If this parameter is omitted, the ISN is not output with each record.

NOUSERISN is the default.

Example

adadcu: userisn

The ISN is output with each record.

WCHARSET

WCHARSET = char_set

This parameter specifies the default encoding used in the decompressed file based on the encoding names listed at http://www.iana.org/assignments/character-sets - most of the character sets listed there are supported by ICU, which is used by Adabas for internationalization support.

Input and Output Data

The input for ADADCU must be a file containing compressed records such as those output by the unload utility ADAULD or by the compression utility ADACMP.

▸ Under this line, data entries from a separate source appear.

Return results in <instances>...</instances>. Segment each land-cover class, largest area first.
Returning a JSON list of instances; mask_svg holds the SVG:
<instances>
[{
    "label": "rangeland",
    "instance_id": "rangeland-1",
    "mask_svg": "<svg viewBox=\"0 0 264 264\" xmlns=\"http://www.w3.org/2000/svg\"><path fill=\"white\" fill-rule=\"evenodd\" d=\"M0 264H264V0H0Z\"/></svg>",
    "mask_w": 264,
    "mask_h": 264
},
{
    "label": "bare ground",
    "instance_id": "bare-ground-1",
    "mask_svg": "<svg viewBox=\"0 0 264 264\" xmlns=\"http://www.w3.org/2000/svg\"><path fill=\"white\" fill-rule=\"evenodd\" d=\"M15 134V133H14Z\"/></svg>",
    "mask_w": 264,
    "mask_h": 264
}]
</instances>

ADADCU decompresses each input record in accordance with the FIELDS specifications and writes the resulting record to the file with the logical name DCUOUT. The records are written in variable-length format. By default, the records are separated by a two-byte exclusive length field (see the parameter RECORD_STRUCTURE in this section for more detailed information).

If USERISN is specified, the data record is preceded by its ISN in the form of a four-byte binary number.

ADADCU Output

The sequential file DCUFDT (field definition information of the decompressed records) can be used as input for the file definition utility ADAFDU or for the compression utility ADACMP.

Rejected Data Records

Any records rejected by ADADCU are written to the ADADCU error file. The contents of this error file should be displayed using the ADAERR utility. Do not print the error file using the standard operating system print utilities since the records contain unprintable characters.

See the ADAERR utility for further information.

Restart Considerations

ADADCU does not have a restart capability. An interrupted ADADCU run must be re-executed from the beginning.

ADADCU does not update the database, therefore, no considerations regarding the status of the database need to be made before re-executing an interrupted ADADCU execution.